Is it about the manual – really?

How can tech comm regain agency in times of change? Imagine management decides to completely change the tech comm deliverables of your company because – it makes sense to them somehow. For example, to replace printed user manuals by iPads, as American Airlines recently got FAA approval to do. And the sense it made to them wasn’t necessarily about usability: One of the reasons given was to save $1.2 million – in fuel for flying around heavier manuals rather than lighter iPads. – Or insert your own hypothetical change of processes, tools and deliverables…

The meaning of change

What does such a change in deliverables mean for tech comm?

  • “Oh, no, another reorganization project…”
  • “Is this another shot at doing more with less?”
  • “Management has no clue how the documentation adds value to the product!”
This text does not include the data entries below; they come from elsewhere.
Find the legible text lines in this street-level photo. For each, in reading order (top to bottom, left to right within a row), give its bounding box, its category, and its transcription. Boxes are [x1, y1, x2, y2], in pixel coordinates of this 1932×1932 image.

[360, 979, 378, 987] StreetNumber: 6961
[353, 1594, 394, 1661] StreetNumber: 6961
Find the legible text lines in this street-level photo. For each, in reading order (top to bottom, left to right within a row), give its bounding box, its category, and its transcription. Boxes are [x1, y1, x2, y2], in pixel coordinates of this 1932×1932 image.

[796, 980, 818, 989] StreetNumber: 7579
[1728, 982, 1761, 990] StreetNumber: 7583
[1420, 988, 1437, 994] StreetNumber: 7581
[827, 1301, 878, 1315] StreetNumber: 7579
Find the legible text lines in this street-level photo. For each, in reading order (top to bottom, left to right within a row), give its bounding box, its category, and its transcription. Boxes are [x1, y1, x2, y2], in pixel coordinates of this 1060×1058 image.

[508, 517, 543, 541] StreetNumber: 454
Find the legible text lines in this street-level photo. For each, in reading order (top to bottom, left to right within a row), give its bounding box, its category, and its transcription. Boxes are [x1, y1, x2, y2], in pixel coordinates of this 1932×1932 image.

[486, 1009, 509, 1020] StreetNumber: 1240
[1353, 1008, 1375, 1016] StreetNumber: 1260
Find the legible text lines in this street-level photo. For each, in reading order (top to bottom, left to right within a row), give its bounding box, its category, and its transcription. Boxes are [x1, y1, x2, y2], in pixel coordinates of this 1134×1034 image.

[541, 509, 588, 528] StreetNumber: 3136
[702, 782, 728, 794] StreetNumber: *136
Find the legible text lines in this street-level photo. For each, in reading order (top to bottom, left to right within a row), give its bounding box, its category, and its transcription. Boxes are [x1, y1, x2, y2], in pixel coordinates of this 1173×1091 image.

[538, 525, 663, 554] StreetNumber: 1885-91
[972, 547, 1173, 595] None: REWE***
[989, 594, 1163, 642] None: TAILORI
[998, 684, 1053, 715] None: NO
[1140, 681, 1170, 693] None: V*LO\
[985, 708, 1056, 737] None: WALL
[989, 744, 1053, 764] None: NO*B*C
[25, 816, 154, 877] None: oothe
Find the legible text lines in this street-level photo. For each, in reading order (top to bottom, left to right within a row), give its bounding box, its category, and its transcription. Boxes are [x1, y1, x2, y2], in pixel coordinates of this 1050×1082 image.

All these reactions are legitimate, important and understandable. But they might not help us to change management’s mind, because broadly speaking we and they focus on different things:

  • We tech comm’ers focus on executing our processes and churning out good deliverables efficiently, as we should.
  • Management focuses on optimizing revenue and cash flow by changing corporate products and services, as they should.

It’s difficult to strike up a conversation if our main concern is merely a secondary factor for the other side.

It’s even more difficult if there’s not a level playing field, because we are the “change managees”, the object of change management – which is not always a pleasant experience.

So how can we regain agency in such times of change without looking like the luddite who wants to keep fiddling with layout and page breaks?

Adding tech comm meaning to change

The first important challenge is to find the meaning that’s really meaningful to managers – and nope, page breaks aren’t it. Even manuals aren’t it, if management is willing to can them. Manuals are just one way of delivering documentation – so we tech comm’ers hang our hearts on them at our own peril.

Unless manuals are the most effective and most efficient way to satisfied, productive customers, a company shouldn’t really have them – as long as it has something else which is at least as good and cheaper.

I follow a lead by Sarah O’Keefe, Ann Rockley and others who know more about tech comm-facing managers ticks than I do: We need to talk about money, either as revenue or cost. And customer satisfaction to the extent that it is tied to money:

  • The company can lose customers (= revenue).
  • Or it may find tech support calls (= cost) go up because customers need more hand-holding to get stuff to work.
  • Or it gets sued (= cost & damaged reputation), because it fails to provide legally required documentation!

These are all good reasons to insist on good, efficient documentation which requires tech comm professionals! However, they won’t mean that manuals are necessarily the deliverables of choice.